YOUR GOAL
When you reach the line containing "4) window from (134, 143) to (181, 207)" in the entries below, begin reproducing lines exactly, and stop once the line containing "15) white shutter" is done.
(Beginning of INPUT RECORDS)
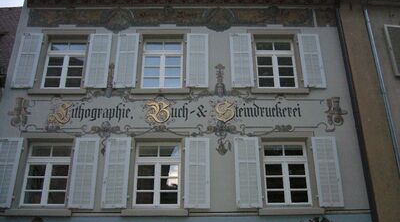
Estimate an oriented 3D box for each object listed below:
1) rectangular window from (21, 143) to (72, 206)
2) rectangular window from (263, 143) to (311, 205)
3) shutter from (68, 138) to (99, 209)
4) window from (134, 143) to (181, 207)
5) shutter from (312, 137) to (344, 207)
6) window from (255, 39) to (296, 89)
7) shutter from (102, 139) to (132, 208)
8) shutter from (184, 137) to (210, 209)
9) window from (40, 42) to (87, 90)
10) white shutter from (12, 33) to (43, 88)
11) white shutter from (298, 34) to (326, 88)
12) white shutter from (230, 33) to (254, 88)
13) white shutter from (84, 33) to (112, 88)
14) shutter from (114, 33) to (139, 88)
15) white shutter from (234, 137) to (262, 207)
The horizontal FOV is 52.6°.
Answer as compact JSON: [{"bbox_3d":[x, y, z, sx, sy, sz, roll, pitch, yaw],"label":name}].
[{"bbox_3d":[-3.880,1.629,10.358,1.135,1.667,0.100,0,-23,0],"label":"rectangular window"},{"bbox_3d":[2.213,1.617,10.392,1.140,1.667,0.100,0,-23,0],"label":"rectangular window"},{"bbox_3d":[-2.816,1.512,9.942,0.586,1.779,0.050,0,-24,-1],"label":"shutter"},{"bbox_3d":[-1.042,1.595,10.091,1.135,1.653,0.100,0,-24,-1],"label":"window"},{"bbox_3d":[3.229,1.535,10.275,0.612,1.823,0.050,0,-23,0],"label":"shutter"},{"bbox_3d":[2.132,-1.295,11.402,1.082,1.533,0.100,0,-24,-1],"label":"window"},{"bbox_3d":[-2.093,1.545,10.245,0.605,1.823,0.050,0,-23,0],"label":"shutter"},{"bbox_3d":[-0.071,1.541,10.256,0.623,1.823,0.050,0,-23,0],"label":"shutter"},{"bbox_3d":[-3.852,-1.317,11.634,1.171,1.554,0.100,0,-23,0],"label":"window"},{"bbox_3d":[-4.754,-1.401,11.215,0.582,1.738,0.050,0,-24,-1],"label":"white shutter"},{"bbox_3d":[3.198,-1.455,11.569,0.586,1.772,0.050,0,-23,0],"label":"white shutter"},{"bbox_3d":[1.190,-1.452,11.558,0.599,1.772,0.050,0,-23,0],"label":"white shutter"},{"bbox_3d":[-2.796,-1.403,11.235,0.595,1.741,0.050,0,-24,-1],"label":"white shutter"},{"bbox_3d":[-2.023,-1.404,11.242,0.591,1.742,0.050,0,-24,-1],"label":"shutter"},{"bbox_3d":[1.187,1.502,9.983,0.593,1.777,0.050,0,-24,-1],"label":"white shutter"}]

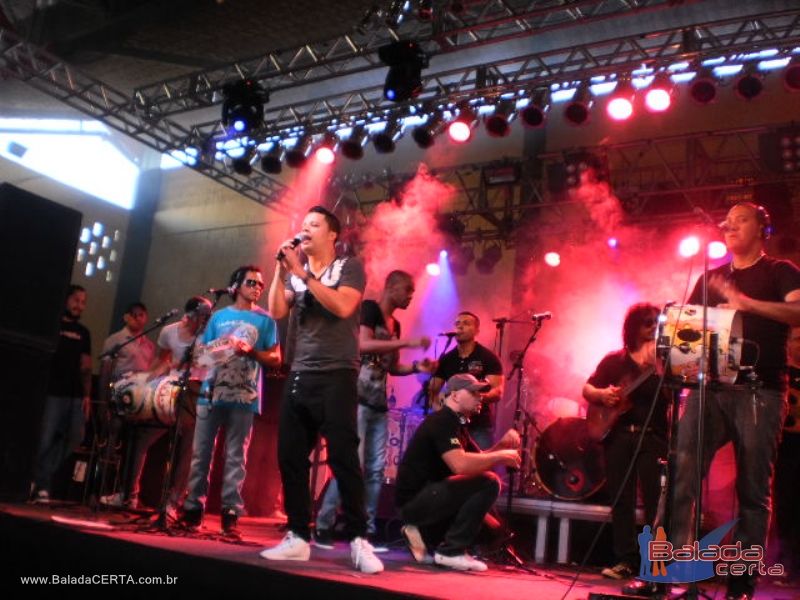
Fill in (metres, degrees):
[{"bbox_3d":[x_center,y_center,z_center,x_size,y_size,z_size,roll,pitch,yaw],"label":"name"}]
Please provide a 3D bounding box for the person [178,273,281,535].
[{"bbox_3d":[-1.101,0.670,5.600,0.560,1.720,0.450,7,-12,-4],"label":"person"}]

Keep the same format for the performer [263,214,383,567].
[{"bbox_3d":[-0.357,0.436,4.150,0.540,1.750,0.500,-1,-14,30],"label":"performer"}]

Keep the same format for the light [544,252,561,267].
[{"bbox_3d":[2.084,-0.565,11.207,0.240,0.240,0.320,0,12,25],"label":"light"}]

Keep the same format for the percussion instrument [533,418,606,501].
[{"bbox_3d":[1.232,1.103,5.724,0.550,0.560,0.420,-1,-13,27],"label":"percussion instrument"}]

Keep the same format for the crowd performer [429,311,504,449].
[{"bbox_3d":[0.489,0.942,6.178,0.550,1.700,0.420,1,-13,21],"label":"crowd performer"}]

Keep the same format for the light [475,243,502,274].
[{"bbox_3d":[1.202,-0.564,11.300,0.320,0.360,0.400,0,27,26],"label":"light"}]

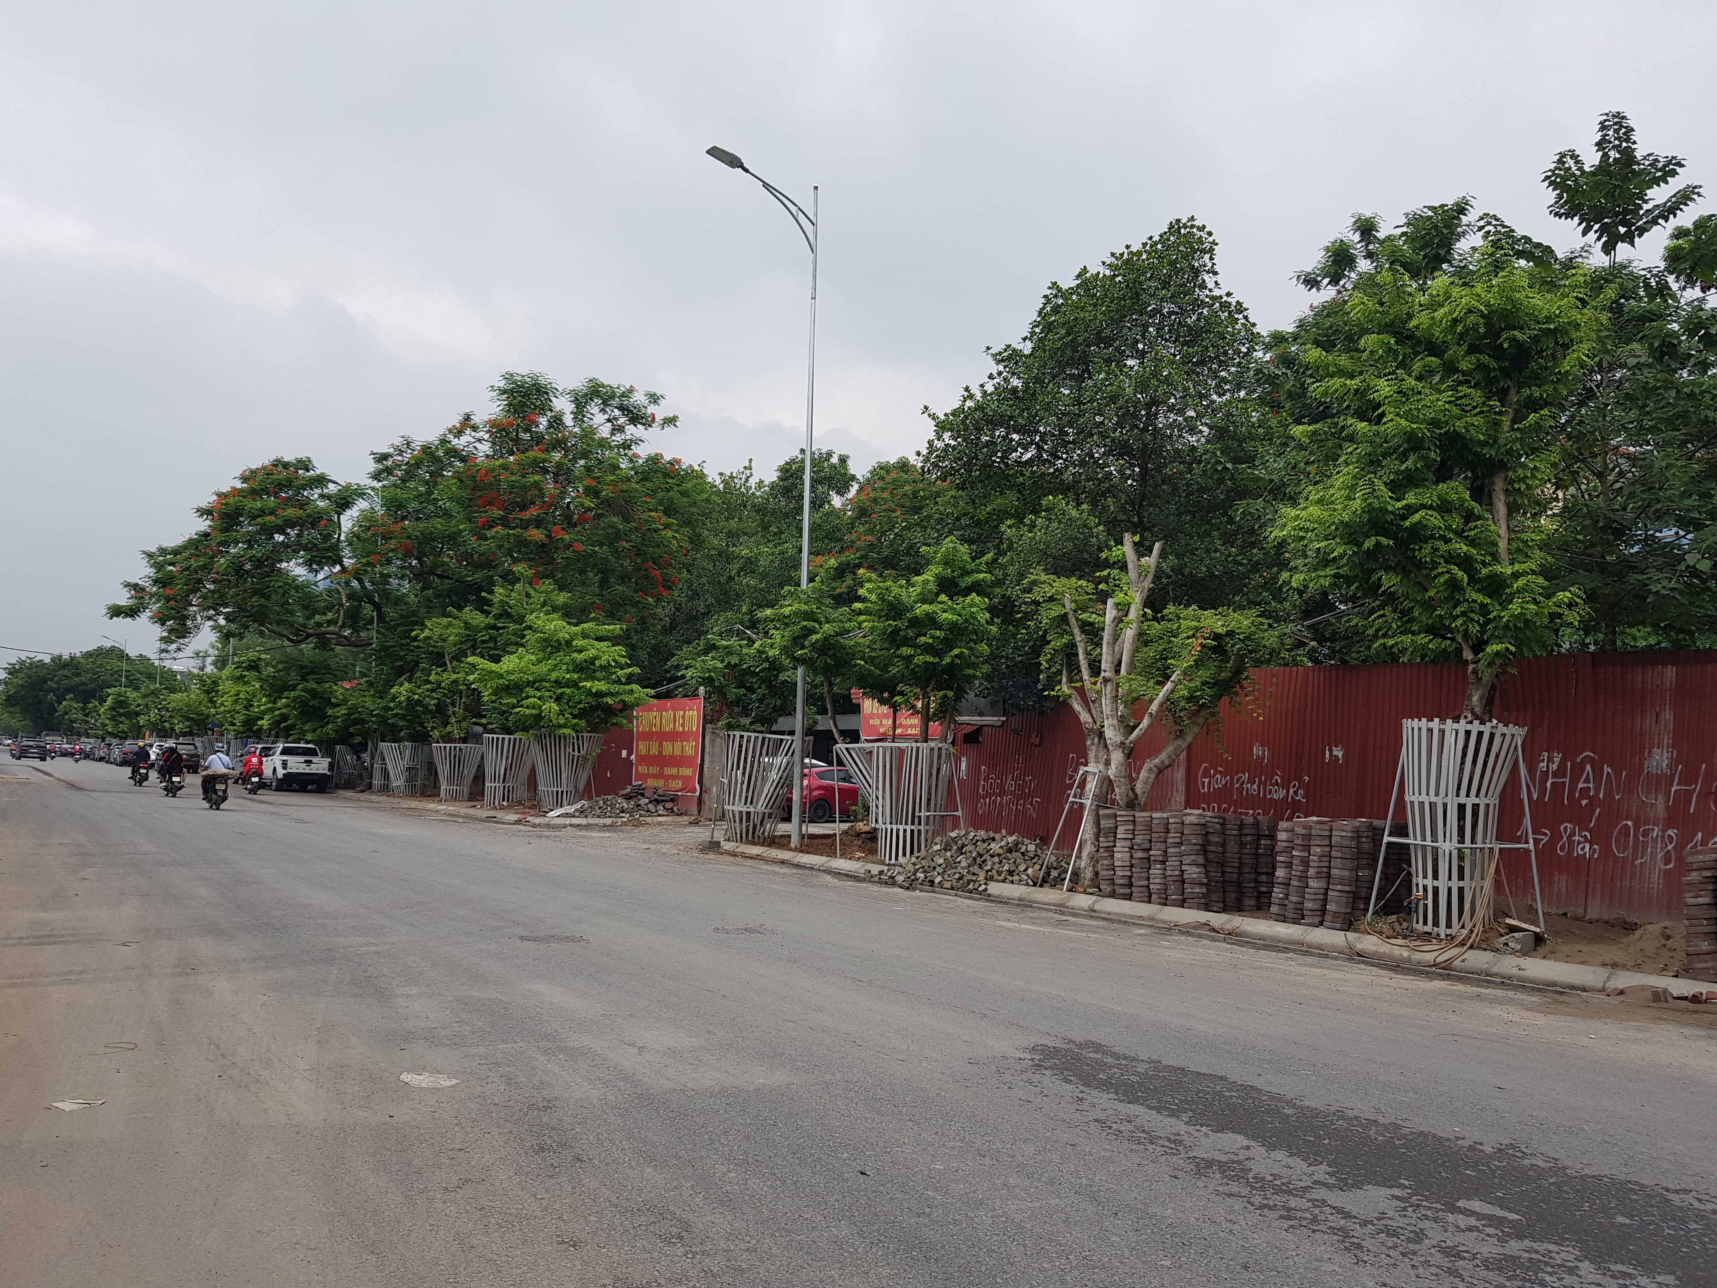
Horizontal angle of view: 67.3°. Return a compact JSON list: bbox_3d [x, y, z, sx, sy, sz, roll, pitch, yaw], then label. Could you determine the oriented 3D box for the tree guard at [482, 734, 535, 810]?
[{"bbox_3d":[-9.690,3.540,35.893,1.400,2.000,1.400,5,-6,-33],"label":"tree guard"}]

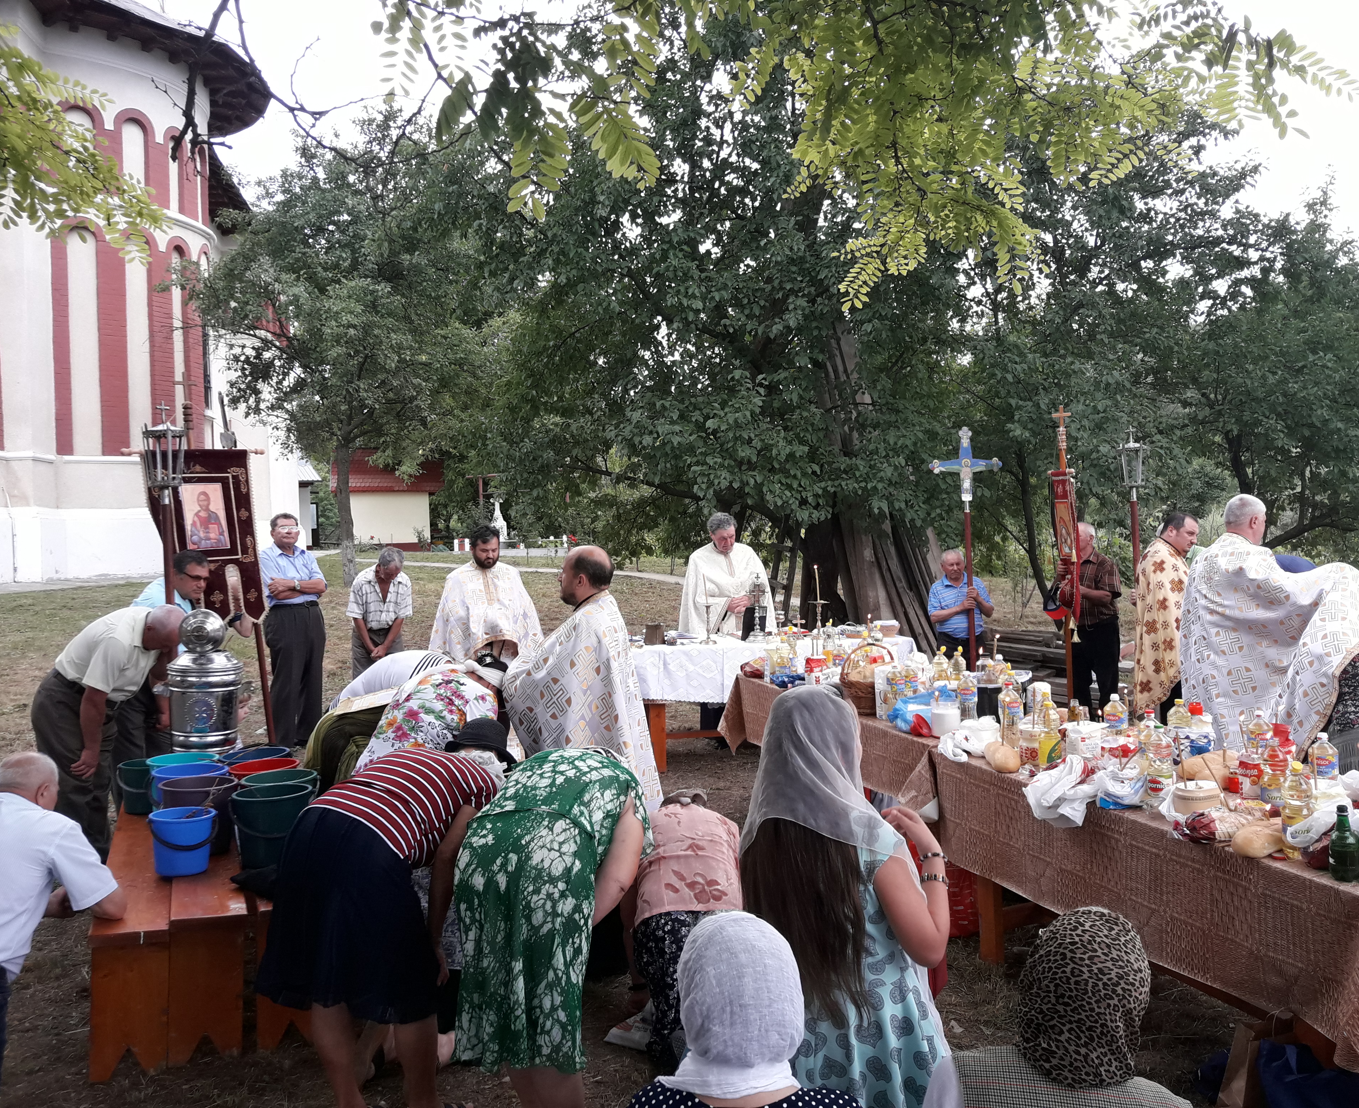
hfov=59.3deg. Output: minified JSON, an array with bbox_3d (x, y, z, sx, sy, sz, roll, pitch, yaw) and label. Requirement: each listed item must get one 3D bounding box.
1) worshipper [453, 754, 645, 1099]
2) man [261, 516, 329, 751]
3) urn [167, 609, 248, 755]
[{"bbox_3d":[-0.300,1.068,3.300,0.470,1.070,0.770,0,2,18],"label":"worshipper"},{"bbox_3d":[-2.915,0.560,9.050,0.530,1.750,0.360,-1,2,-25],"label":"man"},{"bbox_3d":[-2.138,0.549,5.400,0.360,0.630,0.350,-1,1,-21],"label":"urn"}]

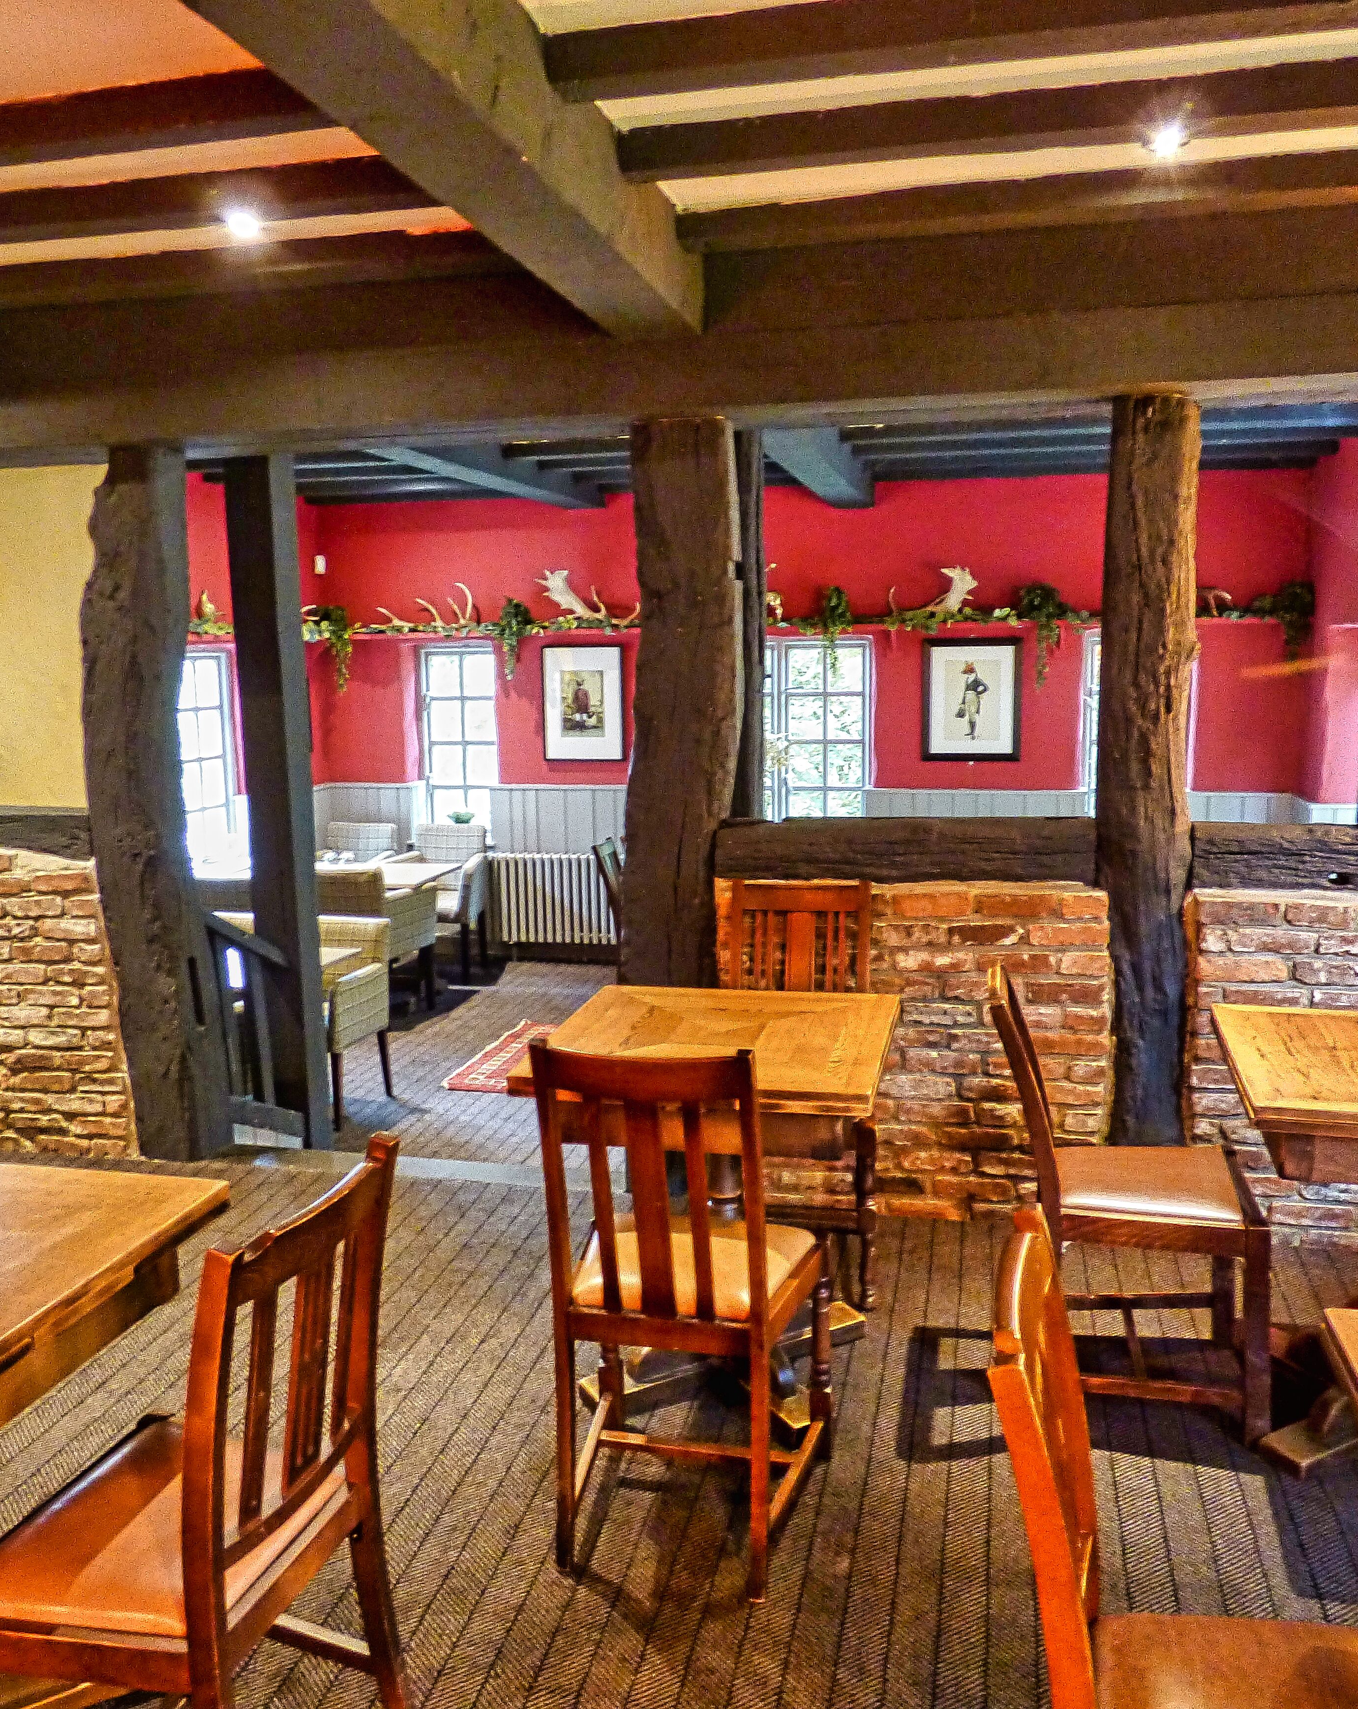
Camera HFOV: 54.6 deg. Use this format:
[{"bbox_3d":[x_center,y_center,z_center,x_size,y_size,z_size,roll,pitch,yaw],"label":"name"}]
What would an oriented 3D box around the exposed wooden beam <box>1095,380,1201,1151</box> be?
(End of INPUT RECORDS)
WORKED SOLUTION
4) window from (134, 143) to (181, 207)
5) shutter from (312, 137) to (344, 207)
6) window from (255, 39) to (296, 89)
7) shutter from (102, 139) to (132, 208)
8) shutter from (184, 137) to (210, 209)
9) window from (40, 42) to (87, 90)
10) white shutter from (12, 33) to (43, 88)
11) white shutter from (298, 34) to (326, 88)
12) white shutter from (230, 33) to (254, 88)
13) white shutter from (84, 33) to (112, 88)
14) shutter from (114, 33) to (139, 88)
15) white shutter from (234, 137) to (262, 207)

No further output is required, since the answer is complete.